Sitagliptin add-on to low dosage sulphonylureas: efficacy and safety of combination therapy on glycaemic control and insulin secretion capacity in type 2 diabetes

International Journal of Clinical Practice, 04/23/2012

The combination therapy with sitagliptin and low dosage sulphonylureas was safe and effective for glycaemic control.

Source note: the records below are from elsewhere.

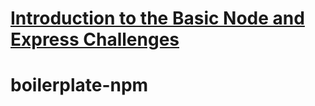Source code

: # [Introduction to the Basic Node and Express Challenges](https://www.freecodecamp.org/learn/apis-and-microservices/basic-node-and-express/)
# boilerplate-npm
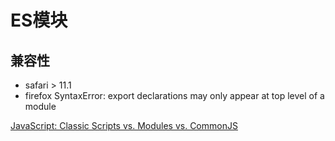 # ES模块

## 兼容性
- safari > 11.1
- firefox
SyntaxError: export declarations may only appear at top level of a module

[JavaScript: Classic Scripts vs. Modules vs. CommonJS](https://gist.github.com/jkrems/b14894e0b8efde10aa10a28c652d3541)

Glucagon loading test indicated that 1 year administration of sitagliptin and sulphonylureas preserved insulin secretion capacity.

Methods

  • Eighty–two subjects were sequentially recruited for the 52–week, prospective, single arm study.
  • Sitagliptin was added on to sulphonylureas (glimepride or gliclazide) with or without metformin.
  • The primary endpoint was a change in A1C.
  • The secondary endpoints were changes in BMI, insulin secretion capacity, blood pressure and urinary albumin excretion, unresponsive rate, and hypoglycaemia.
  • Insulin secretion capacity was evaluated by glucagon loading test.

Results

  • Change in A1C was – 0.80% (95% CI – 0.90 to – 0.68) (p < 0.001).
  • Change in BMI, systemic and diastolic blood pressure, and urinary albumin excretion were –0.38 kg/m2 (95% CI –0.72 to –0.04) (p < 0.05), –6.7/–3.6 mmHg (95% CI –10.0 to –3.4/–4.8 to –2.4) (p < 0.001), and –43.2 mg/gCr (95% CI –65.7 to –20.8) (p < 0.001) respectively.
  • Mild hypoglycaemia was observed in three cases.
  • The unresponsive rate was 6.1%.
  • Glucagon loading test showed that 0–min and 6–min CPR at baseline and 52–week were not significantly changed: 0–min CPR, 1.58 ± 0.58–1.71 ± 0.73 ng/ml; 6–min CPR, 3.48 ± 1.47–3.58 ± 1.21 ng/ml.
  • Insulin secretion capacity, CPI and SUIT index at baseline did not predict the efficacy of the combination therapy.
  • The final dosages of glimepiride and gliclazide were 1.44 ± 0.90 mg and 34.5 ± 15.3 mg respectively.
  • The dosage of sitagliptin was increased from 50 mg to 69.0 ± 24.5 mg in 52–week.